*选段*.
PAT甲级1013-1014-1015

题目：1013 Battle Over Cities

思路：城市数也就1000， 对于每次询问暴力bfs一下看一下有多少连通块就行了。答案就是联通块数减一。

#include<stdio.h>
#include<stdlib.h>
#include<map>
#include<set>
#include<iostream>
#include<cstring>
#include<algorithm>
#include<vector>
#include<cmath> 
#include<queue>

#define inf 0x7fffffff
using namespace std;
typedef long long LL;
typedef pair<int, int> pr;

int n, m, k;
const int maxm = 1e6 + 5;
const int maxn = 1005;
struct edge{
    int u, v, nxt;
}e[maxm * 2];
int head[maxn], tot = 1;

void addedge(int u, int v)
{
    e[tot].u = u;
    e[tot].v = v;
    e[tot].nxt = head[u];
    head[u] = tot++;
    e[tot].u = v;
    e[tot].v = u;
    e[tot].nxt = head[v];
    head[v] = tot++;    
} 
 
int vis[maxn];
void bfs(int c, int city)
{
    queue<int>que;
    que.push(c);
    vis[c] = true;
    while(!que.empty()){
        int now = que.front();que.pop();
        for(int ed = head[now]; ed != -1; ed = e[ed].nxt){
            if(e[ed].v != city && !vis[e[ed].v]){
                vis[e[ed].v] = true;
                que.push(e[ed].v);
            }
        }
    }
    return ;
}

int main()
{
    scanf("%d%d%d", &n, &m, &k);
    memset(head, -1, sizeof(head));
    for(int i = 0; i < m; i++){
        int u, v;
        scanf("%d%d", &u, &v);
        addedge(u, v);
    }
    for(int i = 0; i < k; i++){
        int city;
        scanf("%d", &city);
        memset(vis, 0, sizeof(vis));
        int cnt = 0;
        for(int i = 1; i <= n; i++){
            if(!vis[i] && i != city){
                bfs(i, city);
                cnt++;
            }
        }
        printf("%d
", cnt - 1);
    }
    return 0;
}

题目：1014 Waiting in Line

思路：大模拟。我好菜系列。

用队列模拟每个窗口排队的人。没满的时候就是从左到右排就行了，满了之后就是哪个队伍先有人走哪个队伍就先进去。这里用优先队列模拟。

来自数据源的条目
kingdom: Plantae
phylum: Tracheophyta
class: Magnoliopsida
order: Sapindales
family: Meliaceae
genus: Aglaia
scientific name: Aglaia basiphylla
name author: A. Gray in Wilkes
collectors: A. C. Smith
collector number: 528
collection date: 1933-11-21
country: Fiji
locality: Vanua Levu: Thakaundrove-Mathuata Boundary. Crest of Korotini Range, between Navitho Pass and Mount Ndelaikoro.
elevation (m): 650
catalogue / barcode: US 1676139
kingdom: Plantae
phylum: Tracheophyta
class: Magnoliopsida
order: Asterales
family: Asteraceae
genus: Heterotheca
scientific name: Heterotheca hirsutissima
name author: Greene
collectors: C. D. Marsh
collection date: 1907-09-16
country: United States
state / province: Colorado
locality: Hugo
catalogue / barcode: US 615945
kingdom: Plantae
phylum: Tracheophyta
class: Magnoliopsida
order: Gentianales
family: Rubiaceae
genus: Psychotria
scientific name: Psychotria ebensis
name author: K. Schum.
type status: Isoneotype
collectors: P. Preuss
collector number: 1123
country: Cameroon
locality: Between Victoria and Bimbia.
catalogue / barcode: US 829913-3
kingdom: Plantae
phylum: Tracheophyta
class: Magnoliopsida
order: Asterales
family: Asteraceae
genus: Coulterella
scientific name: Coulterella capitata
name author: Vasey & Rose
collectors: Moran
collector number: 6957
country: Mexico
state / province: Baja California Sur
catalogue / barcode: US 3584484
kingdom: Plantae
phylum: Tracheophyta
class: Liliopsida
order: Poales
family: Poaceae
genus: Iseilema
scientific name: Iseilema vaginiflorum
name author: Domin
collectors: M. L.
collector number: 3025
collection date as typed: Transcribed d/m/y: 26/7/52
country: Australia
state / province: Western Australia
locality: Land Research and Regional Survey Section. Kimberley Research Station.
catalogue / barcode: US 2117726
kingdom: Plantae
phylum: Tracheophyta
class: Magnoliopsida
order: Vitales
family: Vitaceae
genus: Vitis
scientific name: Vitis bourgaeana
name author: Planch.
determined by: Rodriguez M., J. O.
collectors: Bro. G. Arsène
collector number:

*任务*.
1 > 请把这篇PAT甲级题解中以"思路：城市数也就1000"开头的那段话改写得更简短，保留其主要信息。
2 > 接着这篇PAT甲级题解的最后一句往下续写。

*各题答案*.
1 > 思路：城市最多约1000个，每次询问直接暴力bfs统计连通块数，答案为连通块数减一。

2 >
坑点是，如果在五点之前被服务了，服务时间超过五点也没关系，但是如果开始服务时间就已经超过五点了就要Sorry。

还有一个地方写错了是刚开始所有人都排进去就直接结束了，但是队列里其实还有人。

#include<stdio.h>
#include<stdlib.h>
#include<map>
#include<set>
#include<iostream>
#include<cstring>
#include<algorithm>
#include<vector>
#include<cmath> 
#include<queue>

#define inf 0x7fffffff
using namespace std;
typedef long long LL;
typedef pair<int, int> pr;

int n, m, k, q;
const int maxn = 1005;
int process[maxn], total[maxn];
queue<int>que[25];
int t[25];

struct node{
    int time, line;
    node(){
    }
    node(int t, int l)
    {
        time = t;
        line = l;
    }
    bool operator < (const node& a)const{
        if(time == a.time)return line > a.line; 
        return time > a.time;
    }
};

int main()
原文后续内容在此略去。